Exercise aim | Write out the listing below, word for word, from its first line through the line that contains "genus: Melozone", including both of those lines.

Data supplied |
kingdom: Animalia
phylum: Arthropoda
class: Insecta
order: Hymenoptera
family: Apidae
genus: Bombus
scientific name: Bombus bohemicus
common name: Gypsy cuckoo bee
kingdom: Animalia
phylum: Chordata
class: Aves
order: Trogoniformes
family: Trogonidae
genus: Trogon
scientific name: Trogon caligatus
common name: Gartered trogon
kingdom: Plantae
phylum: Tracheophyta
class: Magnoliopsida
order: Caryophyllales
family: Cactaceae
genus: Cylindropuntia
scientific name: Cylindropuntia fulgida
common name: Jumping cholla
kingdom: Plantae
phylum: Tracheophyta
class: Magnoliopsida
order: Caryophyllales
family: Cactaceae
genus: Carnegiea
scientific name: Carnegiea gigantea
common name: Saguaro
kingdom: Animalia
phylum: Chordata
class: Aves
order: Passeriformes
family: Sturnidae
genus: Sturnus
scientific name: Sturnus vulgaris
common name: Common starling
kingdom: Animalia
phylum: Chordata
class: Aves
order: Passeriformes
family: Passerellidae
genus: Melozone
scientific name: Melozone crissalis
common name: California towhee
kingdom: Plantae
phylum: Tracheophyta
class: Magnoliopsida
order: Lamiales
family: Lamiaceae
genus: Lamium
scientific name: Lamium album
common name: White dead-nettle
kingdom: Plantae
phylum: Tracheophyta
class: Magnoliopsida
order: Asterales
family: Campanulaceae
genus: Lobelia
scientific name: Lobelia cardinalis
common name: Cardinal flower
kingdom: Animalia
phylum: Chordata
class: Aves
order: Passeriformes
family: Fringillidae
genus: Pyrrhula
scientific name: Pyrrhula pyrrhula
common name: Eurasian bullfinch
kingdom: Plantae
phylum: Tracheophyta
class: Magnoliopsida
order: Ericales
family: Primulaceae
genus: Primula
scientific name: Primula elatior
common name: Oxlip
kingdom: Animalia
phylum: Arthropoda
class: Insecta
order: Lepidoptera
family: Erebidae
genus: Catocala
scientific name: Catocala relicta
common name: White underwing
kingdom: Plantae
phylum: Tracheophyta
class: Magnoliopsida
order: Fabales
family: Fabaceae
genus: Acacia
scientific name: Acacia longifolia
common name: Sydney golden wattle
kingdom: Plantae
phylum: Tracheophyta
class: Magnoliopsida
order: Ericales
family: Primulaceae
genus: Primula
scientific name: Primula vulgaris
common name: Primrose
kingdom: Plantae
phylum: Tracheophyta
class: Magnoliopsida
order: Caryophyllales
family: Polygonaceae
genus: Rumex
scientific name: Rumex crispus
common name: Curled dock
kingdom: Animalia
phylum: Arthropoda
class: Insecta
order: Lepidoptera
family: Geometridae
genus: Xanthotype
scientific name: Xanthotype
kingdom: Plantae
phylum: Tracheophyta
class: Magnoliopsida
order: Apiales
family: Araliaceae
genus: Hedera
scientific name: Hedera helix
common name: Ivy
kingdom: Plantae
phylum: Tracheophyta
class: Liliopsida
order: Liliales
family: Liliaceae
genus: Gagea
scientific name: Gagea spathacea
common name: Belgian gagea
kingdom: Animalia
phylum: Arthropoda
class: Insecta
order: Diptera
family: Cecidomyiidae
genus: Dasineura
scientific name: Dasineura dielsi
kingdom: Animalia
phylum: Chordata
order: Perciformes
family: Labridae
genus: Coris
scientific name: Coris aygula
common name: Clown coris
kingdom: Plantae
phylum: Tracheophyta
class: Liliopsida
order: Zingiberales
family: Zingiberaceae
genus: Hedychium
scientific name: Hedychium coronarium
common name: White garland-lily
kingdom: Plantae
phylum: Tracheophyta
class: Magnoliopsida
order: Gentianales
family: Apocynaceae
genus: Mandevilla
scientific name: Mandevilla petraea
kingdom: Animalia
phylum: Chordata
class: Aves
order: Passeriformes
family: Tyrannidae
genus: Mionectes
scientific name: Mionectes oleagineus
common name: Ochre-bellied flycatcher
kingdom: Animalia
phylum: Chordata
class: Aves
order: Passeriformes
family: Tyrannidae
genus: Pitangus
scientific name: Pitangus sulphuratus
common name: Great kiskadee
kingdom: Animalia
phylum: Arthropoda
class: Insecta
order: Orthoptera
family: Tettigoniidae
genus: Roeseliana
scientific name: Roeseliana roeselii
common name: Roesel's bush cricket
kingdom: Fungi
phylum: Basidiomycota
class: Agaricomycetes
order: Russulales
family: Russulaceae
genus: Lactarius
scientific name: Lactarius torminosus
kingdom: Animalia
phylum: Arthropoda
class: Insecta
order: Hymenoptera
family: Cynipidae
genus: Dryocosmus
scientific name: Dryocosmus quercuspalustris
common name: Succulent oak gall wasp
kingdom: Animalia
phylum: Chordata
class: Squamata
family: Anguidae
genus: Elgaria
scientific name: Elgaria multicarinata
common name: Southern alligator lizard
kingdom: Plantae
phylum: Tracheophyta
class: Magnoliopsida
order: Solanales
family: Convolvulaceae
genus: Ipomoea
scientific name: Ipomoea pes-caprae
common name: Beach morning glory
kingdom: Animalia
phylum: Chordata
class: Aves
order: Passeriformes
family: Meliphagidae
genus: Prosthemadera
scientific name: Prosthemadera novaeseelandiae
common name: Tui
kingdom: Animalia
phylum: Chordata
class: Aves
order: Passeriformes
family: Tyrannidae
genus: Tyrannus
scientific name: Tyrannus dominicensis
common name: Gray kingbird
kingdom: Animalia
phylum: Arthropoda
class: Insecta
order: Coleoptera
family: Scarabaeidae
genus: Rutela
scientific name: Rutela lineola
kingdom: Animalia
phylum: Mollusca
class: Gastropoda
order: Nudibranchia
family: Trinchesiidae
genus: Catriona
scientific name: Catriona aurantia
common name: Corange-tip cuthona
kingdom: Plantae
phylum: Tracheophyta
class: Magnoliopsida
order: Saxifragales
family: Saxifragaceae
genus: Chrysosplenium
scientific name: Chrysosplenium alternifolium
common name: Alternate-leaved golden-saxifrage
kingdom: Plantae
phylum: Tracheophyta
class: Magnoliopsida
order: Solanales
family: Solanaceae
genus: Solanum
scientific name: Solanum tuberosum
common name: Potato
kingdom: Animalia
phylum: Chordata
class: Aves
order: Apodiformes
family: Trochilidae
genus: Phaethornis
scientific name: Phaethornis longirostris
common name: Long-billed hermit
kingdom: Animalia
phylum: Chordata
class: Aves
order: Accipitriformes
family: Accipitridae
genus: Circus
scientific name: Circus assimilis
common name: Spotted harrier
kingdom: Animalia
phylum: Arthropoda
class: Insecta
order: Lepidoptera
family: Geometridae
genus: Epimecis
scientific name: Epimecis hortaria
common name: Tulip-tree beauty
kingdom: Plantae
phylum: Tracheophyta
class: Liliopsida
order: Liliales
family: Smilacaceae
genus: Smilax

Answer for the task |
kingdom: Animalia
phylum: Arthropoda
class: Insecta
order: Hymenoptera
family: Apidae
genus: Bombus
scientific name: Bombus bohemicus
common name: Gypsy cuckoo bee
kingdom: Animalia
phylum: Chordata
class: Aves
order: Trogoniformes
family: Trogonidae
genus: Trogon
scientific name: Trogon caligatus
common name: Gartered trogon
kingdom: Plantae
phylum: Tracheophyta
class: Magnoliopsida
order: Caryophyllales
family: Cactaceae
genus: Cylindropuntia
scientific name: Cylindropuntia fulgida
common name: Jumping cholla
kingdom: Plantae
phylum: Tracheophyta
class: Magnoliopsida
order: Caryophyllales
family: Cactaceae
genus: Carnegiea
scientific name: Carnegiea gigantea
common name: Saguaro
kingdom: Animalia
phylum: Chordata
class: Aves
order: Passeriformes
family: Sturnidae
genus: Sturnus
scientific name: Sturnus vulgaris
common name: Common starling
kingdom: Animalia
phylum: Chordata
class: Aves
order: Passeriformes
family: Passerellidae
genus: Melozone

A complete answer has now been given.